1. Field of Invention
This invention relates to wire bale ties for use in binding compressed material to form a bale.
2. Description of Prior Art
As more fully set forth in U.S. Pat. No. 3,477,363 of C. D. Trumbo, issued Nov. 11, 1969, cotton is baled by holding it in compressed condition in a conventional baling press and, while it is so held, passing around the compressed mass a number of bale tie wires of a type having interengageable loops at opposite ends. The loops of each tie wire are then brought into alignment with each other transversely of the wire axis and are interengaged by movement of the end portions of the wire transversely of the wire axis. The loops are of such a nature that when the baling pressure is released, the expansion of the cotton mass applies tension to the bale tie wires endwise thereof sufficiently to pull the interengaged loops of each tie wire into a tight knot.
Experience has demonstrated that the fracture or breakage of such bale tie wires most generally occurs in the knotted portion. This failure apparently is due to the weakening of the wire and resultant reduction in its load capacity due to bending it into the loops and pulling the loops into knots. Thus the load capacity of the knot is less than the load capacity of the unknotted portion of the wire. The term load capacity, as applied herein to the knot and to the wire, means the maximum load which can be withstood without breakage when the load is applied as a direct tensile pull on the wire. Necessarily, for forming such loops, and eventually knots, as a result of the expansion of the material after release of the press, certain ductility is required in the wire itself. A compromise is made between the optimum ductility of the wire, required for readily forming the loop and knot and for bending about the bale, and the ability of the knot to withstand the tensile pull on the wire resulting from the expansion of the baled material upon release by the press. Accordingly, in order to assure a knot of the required load capacity with a wire of sufficient bendability, the wire used is of larger cross section throughout its length than it needs to be merely to withstand any direct tensile stresses imposed on the portion of the wire between the knotted ends by the expansion of the baled material.

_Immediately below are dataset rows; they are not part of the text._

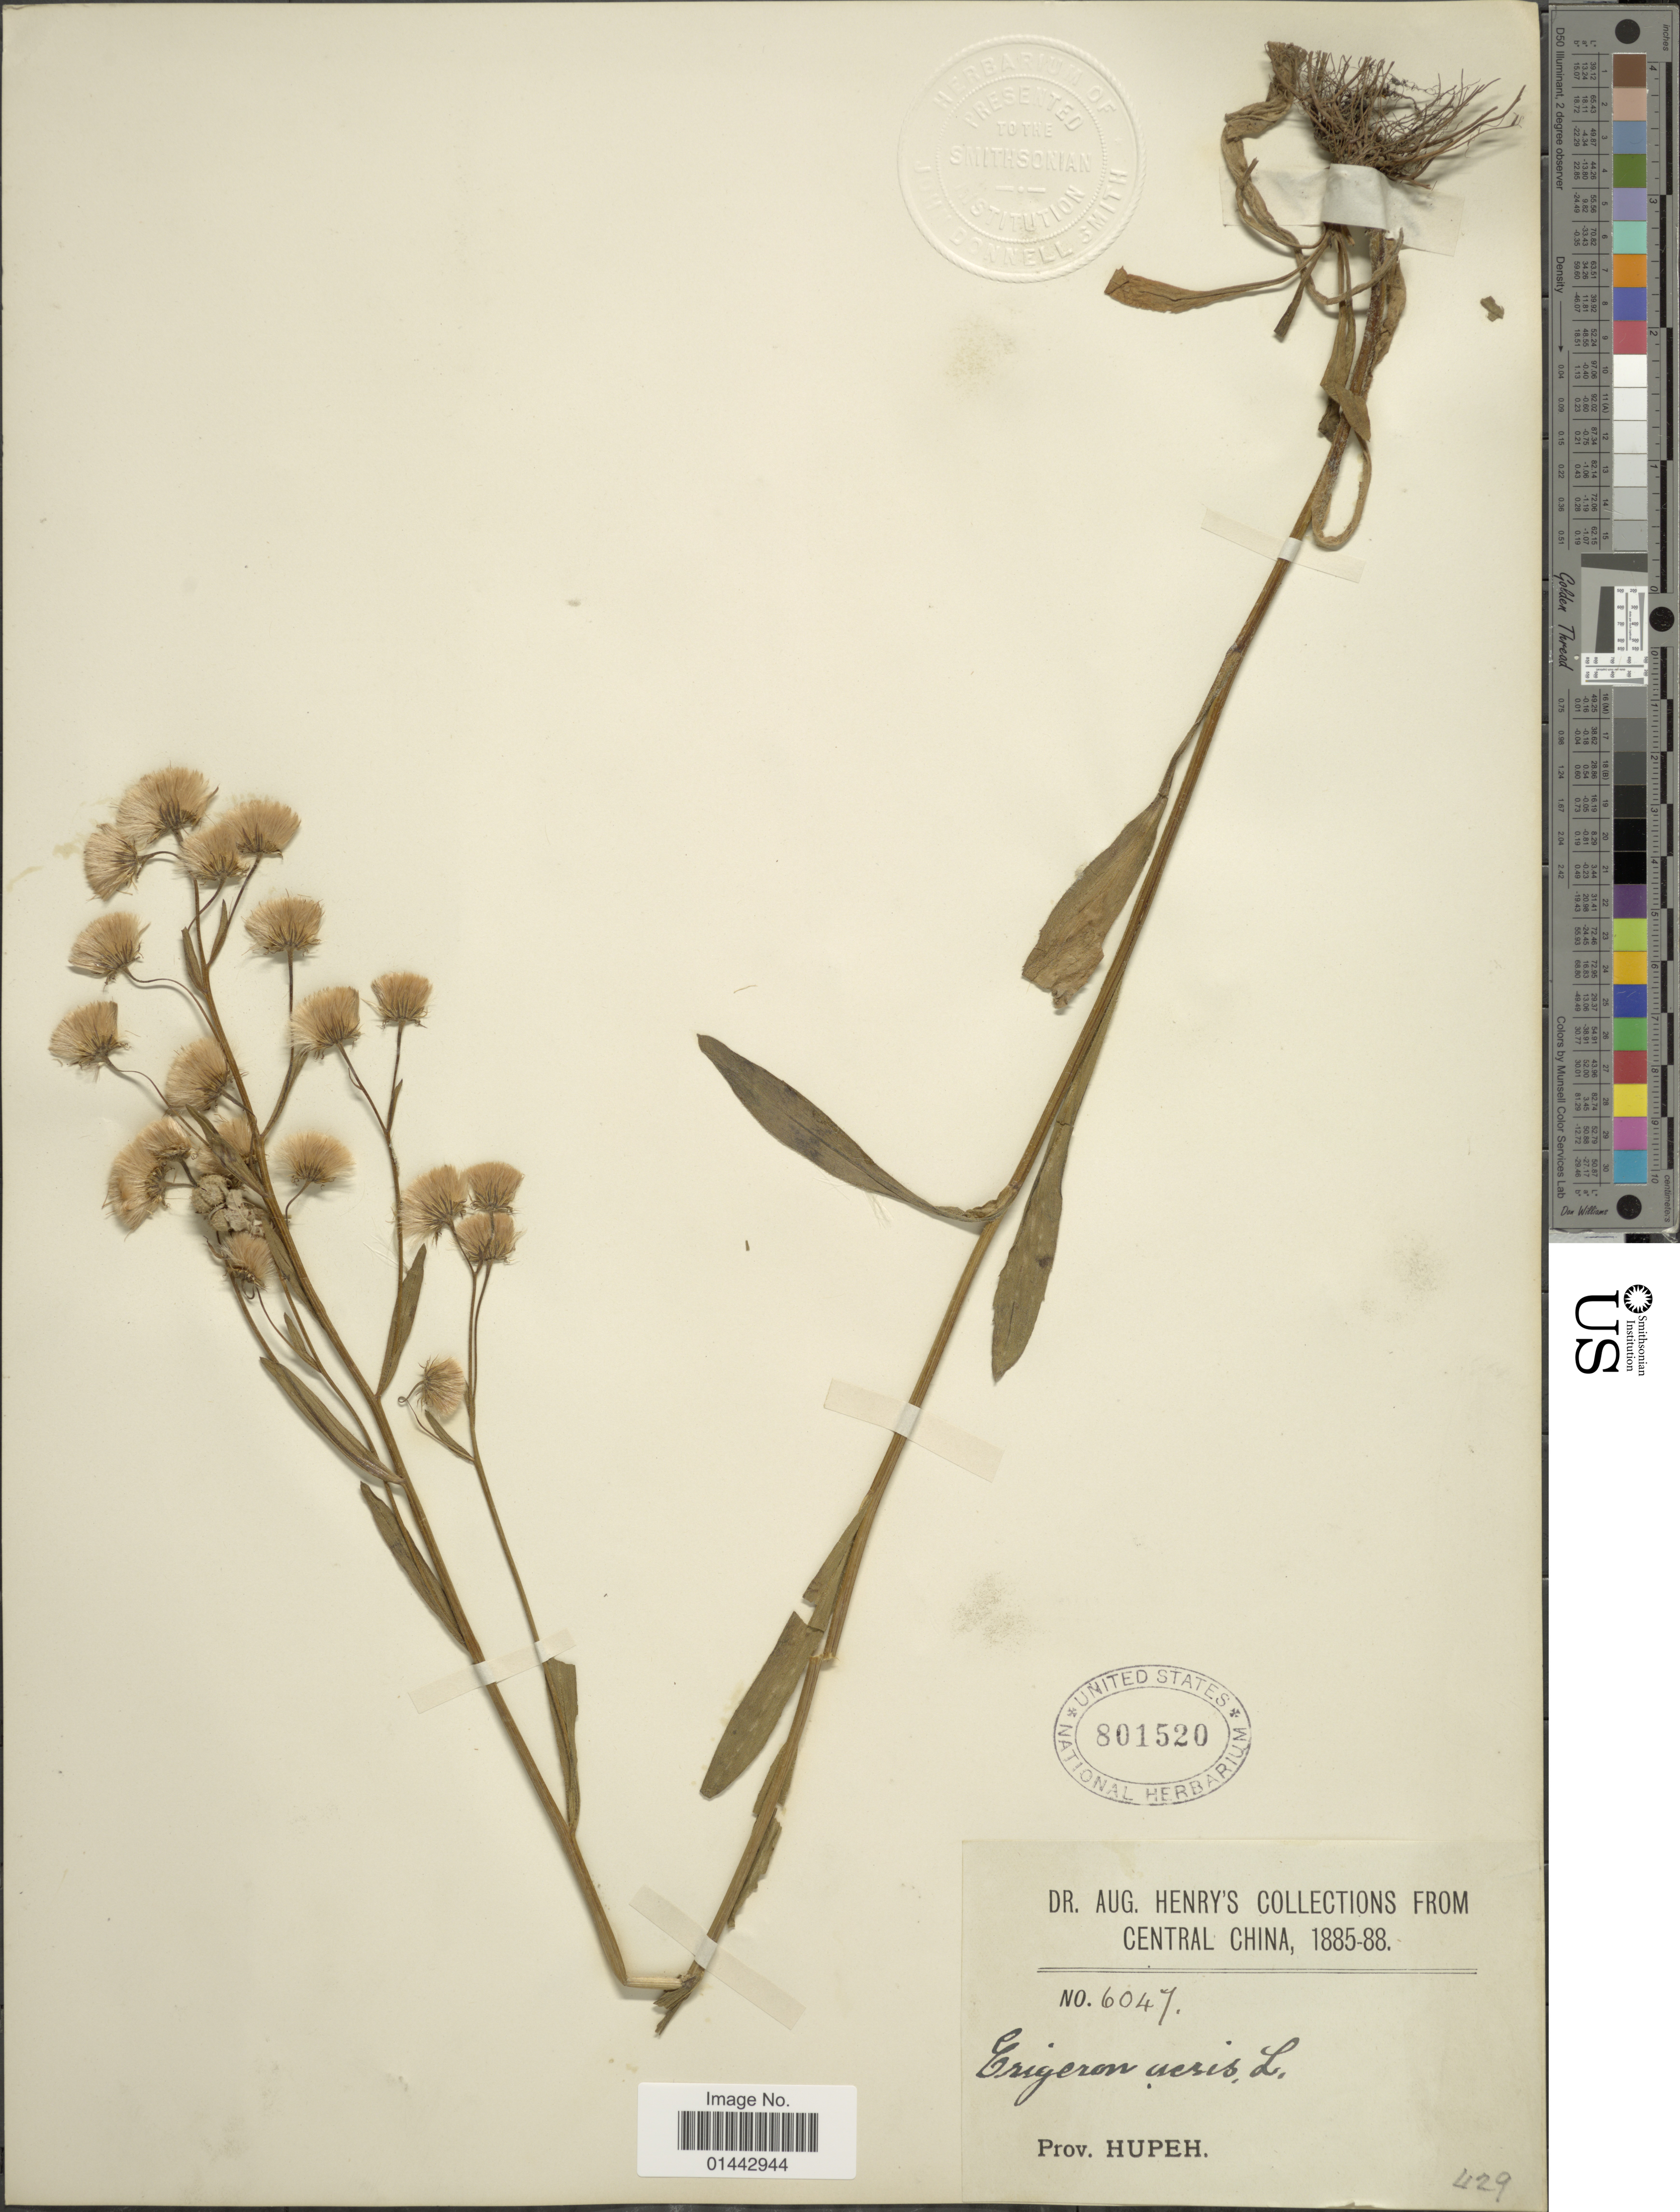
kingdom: Plantae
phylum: Tracheophyta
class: Magnoliopsida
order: Asterales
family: Asteraceae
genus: Erigeron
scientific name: Erigeron acris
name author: L.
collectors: A. Henry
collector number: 6047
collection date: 1885/1888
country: China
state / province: Hubei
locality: Central China.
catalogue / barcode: US 801520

Again, while ready bendability of the wire about the bale is desirable, it is necessary also that the wire have adequate load capacity to resist elongation under the forces continuously imposed by the baled material.
Heretofore attempts were made to overcome the weaknesses in prior bale ties by using a wire of given physical properties for the midportion of a wire tie and a wire of different physical properties, such as wire annealed for higher ductility and butt welded to the ends of the wire forming the intermediate portion to provide the loop forming portions. For example, in U.S. patent to Rowe, U.S. Pat. No. 1,980,503, in order to obtain the ductility of the end portions without the necessity of annealing the entire wire only the end portions were annealed. In a modification an annealed length of wire was butt welded to the ends of the latter for forming the loops. However, this is very expensive and seems to have the disadvantage of a very abrupt change from one cross section to the other with consequent concentration of stresses and weaknesses.
Another attempted solution was to enclose the end portions of the wire in sleeves to increase the thickness and size of the cross section, as described in the German patent No. 1,015,740, of Sept. 12, 1957.
Recently various laws have been passed limiting the total weight of baling material that can be used in relation to the weight of the bale itself. Concurrently, there has been a considerable increase in the price of wire.
Because of the factors hereinbefore set forth, conventional wire ties have a number of disadvantages. Due to the large cross sections of their intermediate portions, they are difficult to bend as readily as desired about, and in close conformance to the periphery of, the compressed material; and, therefore, they do not lie snugly against the material while it is held compacted by the press. Consequently, longer wire ties are necessary than would be the case did wire ties embrace the material tightly before its release by the press. They employ the inherent characteristics of the metal inefficiently and so require a further excess of metal, thereby increasing the cost. Due to the round cross section, they tend to cut the material in the outer strata of the bale.
The optimum bale tie is one which (a) can be bent readily into firm contact throughout its length with the material while the material is held compressed by the press, (b) presents a relatively flat surface against the outer surface of the baled material so as not to damage or cut into the baled material, and (c) employs the metal with better mechanical efficiency so that the load capacity of the resultant knot and that of the portion of the wire tie between the knotted ends, insofar as concerns resistance to the tensional forces applied on the wire by the baled material, more nearly approach each other than in prior ties, and (d) requires much less metal for a given bale.